Additive Manufacturing for Hard Tooling

Last month I discussed the concept of hybrid manufacturing—combining additive manufacturing (AM) and subtractive machining together within a single machine to make parts more efficiently. This month, I want to touch on another form of hybrid manufacturing that AM is enabling, namely, making the tooling to make the part (versus making the part itself).

Numerous companies have been using polymer 3D printing for years to make fixtures and jigs to aid production and fabrication with conventional manufacturing methods. Some have even been using polymer 3D printed parts to make soft tooling. However, with metal AM, companies can now make hard tooling for injection molding, for instance, and that can be game changing.

Why use AM for hard tooling?

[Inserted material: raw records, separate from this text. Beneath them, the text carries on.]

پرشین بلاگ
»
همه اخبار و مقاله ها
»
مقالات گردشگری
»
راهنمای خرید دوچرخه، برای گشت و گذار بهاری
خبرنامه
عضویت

The answer is simple: It provides design freedom, which is the same reason we’d use AM for making complex and intricate features and parts. The same goes for hard tooling. The design freedom can be used to create features that would be too expensive or impossible to make via conventional means like machining. The bigger bang for the buck, though, is printing conformal cooling channels inside the mold to help manage thermal cycles during production.

One of the factors that limits the speed of an injection molding process is mold temperature. The ability to dissipate heat quicker from a mold can lead to reductions of 10, 20 and even 40% in cycle time based on some of the studies that I have read. More importantly, the ability to control the mold temperature more accurately and exploit its interactions with melt temperature of the plastic being injected into the mold can reduce defects and lead to improved properties and enhance part performance. Who wouldn’t want a faster process and better parts?

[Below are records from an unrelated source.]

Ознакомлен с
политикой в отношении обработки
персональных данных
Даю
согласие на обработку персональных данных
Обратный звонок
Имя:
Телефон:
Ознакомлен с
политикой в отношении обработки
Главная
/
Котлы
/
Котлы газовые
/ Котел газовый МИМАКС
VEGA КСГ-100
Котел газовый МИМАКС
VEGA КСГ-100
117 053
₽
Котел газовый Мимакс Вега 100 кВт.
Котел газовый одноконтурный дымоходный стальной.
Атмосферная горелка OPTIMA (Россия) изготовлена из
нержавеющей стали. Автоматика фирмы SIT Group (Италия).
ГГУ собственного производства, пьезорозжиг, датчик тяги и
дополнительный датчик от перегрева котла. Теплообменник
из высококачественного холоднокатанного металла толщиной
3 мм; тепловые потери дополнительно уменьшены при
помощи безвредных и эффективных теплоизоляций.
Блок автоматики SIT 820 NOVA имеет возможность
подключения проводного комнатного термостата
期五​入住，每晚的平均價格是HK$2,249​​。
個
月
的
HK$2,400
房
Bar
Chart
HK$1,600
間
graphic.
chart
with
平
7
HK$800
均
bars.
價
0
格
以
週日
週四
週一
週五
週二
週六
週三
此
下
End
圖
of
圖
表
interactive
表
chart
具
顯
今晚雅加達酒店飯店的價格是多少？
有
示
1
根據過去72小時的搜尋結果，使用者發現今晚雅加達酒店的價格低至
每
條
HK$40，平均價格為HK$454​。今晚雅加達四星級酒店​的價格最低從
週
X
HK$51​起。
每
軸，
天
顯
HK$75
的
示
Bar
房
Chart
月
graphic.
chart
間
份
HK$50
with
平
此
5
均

Unfortunately, it’s not that easy. In October, I discussed the issues that you will encounter with surface roughness when using AM, and the same applies here. Horizontal and vertical faces will have different surface finishes, and conformal cooling channels will not be smooth either—they may even be filled with support structures if you aren’t careful in how you design and orient them. I would go so far as to say that none of today’s AM processes will give you anything close to the surface finish you need for hard tooling. Laser powder-bed fusion (PBF) may get you close in rare cases, but you have no chance with directed-energy deposition (DED) right now, regardless of the thermal energy source.

Luckily, this is where some of the hybrid manufacturing systems that I talked about last time excel. In fact, the hybrid PBF and subtractive systems offered by Matsuura and Sodick create finished molds in a single machine, and now DMG MORI is getting into the game.

I had the pleasure of meeting with the team from Matsuura in our lab a couple of years ago, and the parts they showed me back then were impressive. As you can see in the image, there is no way you are going to get a smooth, finished surface like that from PBF alone. You can only do that with machining, and that’s exactly what their hybrid manufacturing system does. It adds a few layers to the part (in this case, the mold), then machines and finishes surfaces, then adds a few more layers, machines, and repeats until the mold is done. It’s a sight to behold, and I have yet to meet a machining expert who can tell me how to machine the curvy internal conformal cooling channels that are possible with this technology. If you have any ideas that you want to share, I’m all ears.

Meanwhile, if you specialize in making hard tooling for companies, I encourage you to keep an eye on this hybrid use of additive manufacturing. The molds that you can make with this technology are relatively small thus far, but that will change. Companies are actively working on larger PBF systems, and as hybrid machines gets better, people will soon start targeting large molds and dies with DED given the cost and lead time associated with that tooling as well.